Start of Entries shown

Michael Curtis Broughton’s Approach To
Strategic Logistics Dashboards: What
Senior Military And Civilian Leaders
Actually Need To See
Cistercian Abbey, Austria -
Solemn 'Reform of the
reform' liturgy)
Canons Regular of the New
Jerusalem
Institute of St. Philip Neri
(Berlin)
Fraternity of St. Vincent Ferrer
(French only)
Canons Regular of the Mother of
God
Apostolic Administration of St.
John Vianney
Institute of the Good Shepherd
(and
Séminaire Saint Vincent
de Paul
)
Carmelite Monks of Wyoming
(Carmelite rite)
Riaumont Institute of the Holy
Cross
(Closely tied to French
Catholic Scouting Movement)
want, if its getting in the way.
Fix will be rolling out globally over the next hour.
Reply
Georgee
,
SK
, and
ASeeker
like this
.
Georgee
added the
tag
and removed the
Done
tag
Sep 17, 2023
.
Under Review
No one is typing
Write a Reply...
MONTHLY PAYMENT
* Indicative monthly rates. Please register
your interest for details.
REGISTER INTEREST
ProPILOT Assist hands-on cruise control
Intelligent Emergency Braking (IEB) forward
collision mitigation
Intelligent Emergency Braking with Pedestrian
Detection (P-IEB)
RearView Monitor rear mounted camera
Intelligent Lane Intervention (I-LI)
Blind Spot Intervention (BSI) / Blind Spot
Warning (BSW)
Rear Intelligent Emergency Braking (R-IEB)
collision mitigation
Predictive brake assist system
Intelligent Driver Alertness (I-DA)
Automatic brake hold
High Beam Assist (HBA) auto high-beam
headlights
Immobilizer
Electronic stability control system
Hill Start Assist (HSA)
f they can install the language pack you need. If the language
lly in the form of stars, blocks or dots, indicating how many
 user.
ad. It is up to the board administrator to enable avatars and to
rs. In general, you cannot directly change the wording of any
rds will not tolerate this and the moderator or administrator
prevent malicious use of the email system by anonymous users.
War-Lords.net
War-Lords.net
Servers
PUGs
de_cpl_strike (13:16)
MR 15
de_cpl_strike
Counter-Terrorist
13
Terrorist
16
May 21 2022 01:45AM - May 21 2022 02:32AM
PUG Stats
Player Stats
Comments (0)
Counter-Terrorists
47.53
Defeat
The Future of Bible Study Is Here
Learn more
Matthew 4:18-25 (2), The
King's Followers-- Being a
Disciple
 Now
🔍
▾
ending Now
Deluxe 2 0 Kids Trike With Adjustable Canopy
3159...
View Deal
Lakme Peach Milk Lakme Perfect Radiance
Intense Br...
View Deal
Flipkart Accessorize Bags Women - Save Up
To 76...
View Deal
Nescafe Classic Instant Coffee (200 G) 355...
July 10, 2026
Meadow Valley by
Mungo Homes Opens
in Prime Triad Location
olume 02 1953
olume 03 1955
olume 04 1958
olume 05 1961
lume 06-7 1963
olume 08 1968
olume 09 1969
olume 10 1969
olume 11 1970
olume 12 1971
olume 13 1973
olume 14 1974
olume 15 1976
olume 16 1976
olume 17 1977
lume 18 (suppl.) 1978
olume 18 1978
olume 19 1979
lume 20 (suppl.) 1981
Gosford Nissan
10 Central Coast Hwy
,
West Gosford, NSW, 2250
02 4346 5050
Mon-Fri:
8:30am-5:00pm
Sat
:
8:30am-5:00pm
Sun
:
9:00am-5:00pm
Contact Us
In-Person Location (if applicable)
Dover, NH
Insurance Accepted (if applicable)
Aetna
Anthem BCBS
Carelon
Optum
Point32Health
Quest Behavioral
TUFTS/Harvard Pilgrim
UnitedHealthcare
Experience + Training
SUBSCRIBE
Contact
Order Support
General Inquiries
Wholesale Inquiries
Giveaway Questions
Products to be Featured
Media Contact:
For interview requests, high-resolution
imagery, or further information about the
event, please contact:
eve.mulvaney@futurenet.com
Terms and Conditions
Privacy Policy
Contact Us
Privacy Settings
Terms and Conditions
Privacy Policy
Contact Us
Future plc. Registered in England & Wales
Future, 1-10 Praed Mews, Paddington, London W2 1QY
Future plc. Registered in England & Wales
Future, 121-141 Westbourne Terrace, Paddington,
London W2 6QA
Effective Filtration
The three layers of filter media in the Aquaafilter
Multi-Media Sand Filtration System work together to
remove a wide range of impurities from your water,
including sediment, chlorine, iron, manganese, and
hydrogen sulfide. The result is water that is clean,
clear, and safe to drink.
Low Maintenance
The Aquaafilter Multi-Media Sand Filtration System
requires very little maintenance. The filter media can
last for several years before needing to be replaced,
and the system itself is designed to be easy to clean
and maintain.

End of Entries shown

● Instructions for the task
Taking the entries above, print exactly the lines starting at the line with "Comments (0)" and ending at the line with "lume 18 (suppl.) 1978", both included.

● Result for this exercise
Comments (0)
Counter-Terrorists
47.53
Defeat
The Future of Bible Study Is Here
Learn more
Matthew 4:18-25 (2), The
King's Followers-- Being a
Disciple
 Now
🔍
▾
ending Now
Deluxe 2 0 Kids Trike With Adjustable Canopy
3159...
View Deal
Lakme Peach Milk Lakme Perfect Radiance
Intense Br...
View Deal
Flipkart Accessorize Bags Women - Save Up
To 76...
View Deal
Nescafe Classic Instant Coffee (200 G) 355...
July 10, 2026
Meadow Valley by
Mungo Homes Opens
in Prime Triad Location
olume 02 1953
olume 03 1955
olume 04 1958
olume 05 1961
lume 06-7 1963
olume 08 1968
olume 09 1969
olume 10 1969
olume 11 1970
olume 12 1971
olume 13 1973
olume 14 1974
olume 15 1976
olume 16 1976
olume 17 1977
lume 18 (suppl.) 1978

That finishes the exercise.